AIM OF THE EXERCISE
Look through the material below and give the number of lines where the string "transport" appears, without any other words.

INFORMATION SHOWN
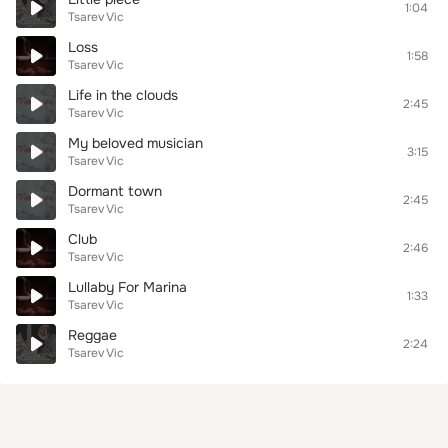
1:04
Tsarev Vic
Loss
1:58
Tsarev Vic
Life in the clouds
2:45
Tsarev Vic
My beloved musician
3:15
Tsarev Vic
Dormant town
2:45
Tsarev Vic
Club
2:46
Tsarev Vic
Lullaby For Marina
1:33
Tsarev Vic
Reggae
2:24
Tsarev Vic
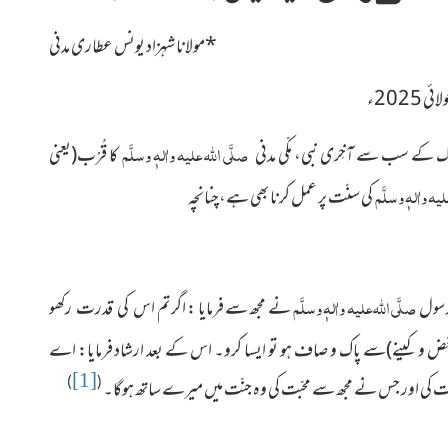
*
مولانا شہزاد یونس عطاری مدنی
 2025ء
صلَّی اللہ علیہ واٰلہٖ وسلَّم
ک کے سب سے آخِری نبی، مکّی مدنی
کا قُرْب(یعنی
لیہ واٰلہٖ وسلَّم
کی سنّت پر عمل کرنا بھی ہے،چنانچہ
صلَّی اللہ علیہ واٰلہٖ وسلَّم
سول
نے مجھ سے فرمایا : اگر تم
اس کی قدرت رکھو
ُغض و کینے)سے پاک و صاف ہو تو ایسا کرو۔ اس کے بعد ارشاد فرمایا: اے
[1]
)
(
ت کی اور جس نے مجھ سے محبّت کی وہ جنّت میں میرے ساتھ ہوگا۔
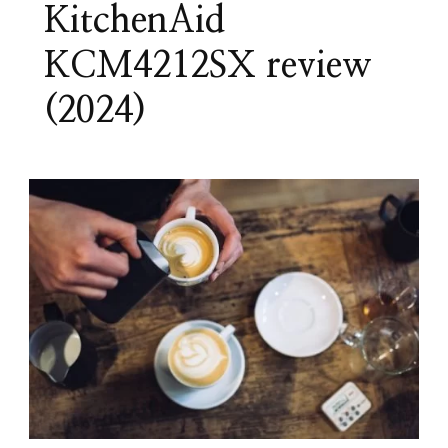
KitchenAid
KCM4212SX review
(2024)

...

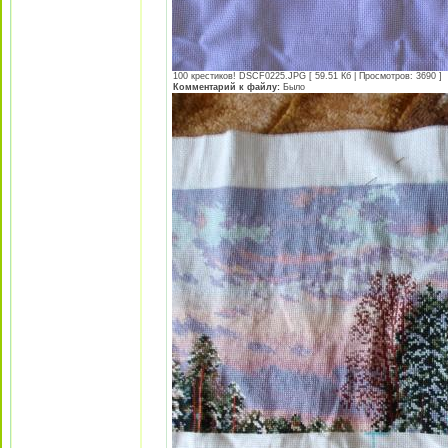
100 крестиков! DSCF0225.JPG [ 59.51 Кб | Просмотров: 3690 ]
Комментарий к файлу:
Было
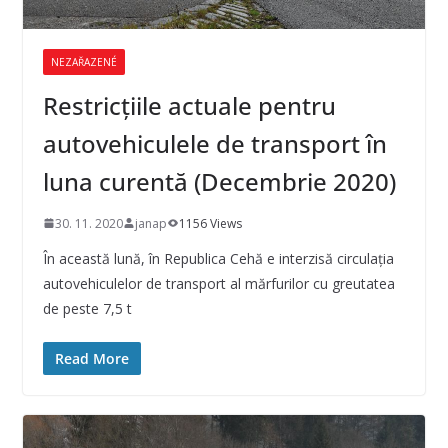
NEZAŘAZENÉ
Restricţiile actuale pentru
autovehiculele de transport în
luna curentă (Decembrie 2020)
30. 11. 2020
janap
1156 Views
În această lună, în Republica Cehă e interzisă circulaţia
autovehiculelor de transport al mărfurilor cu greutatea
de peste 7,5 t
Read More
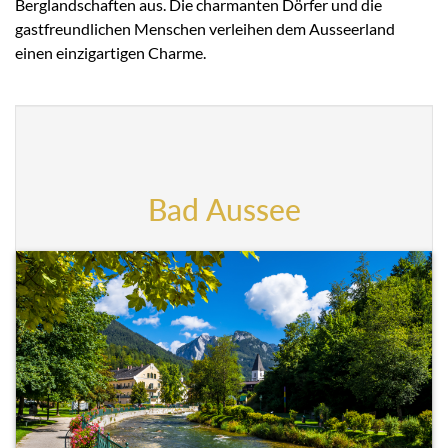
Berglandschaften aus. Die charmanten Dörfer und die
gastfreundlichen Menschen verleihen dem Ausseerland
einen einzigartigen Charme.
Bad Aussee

EXERCISE RESULT
2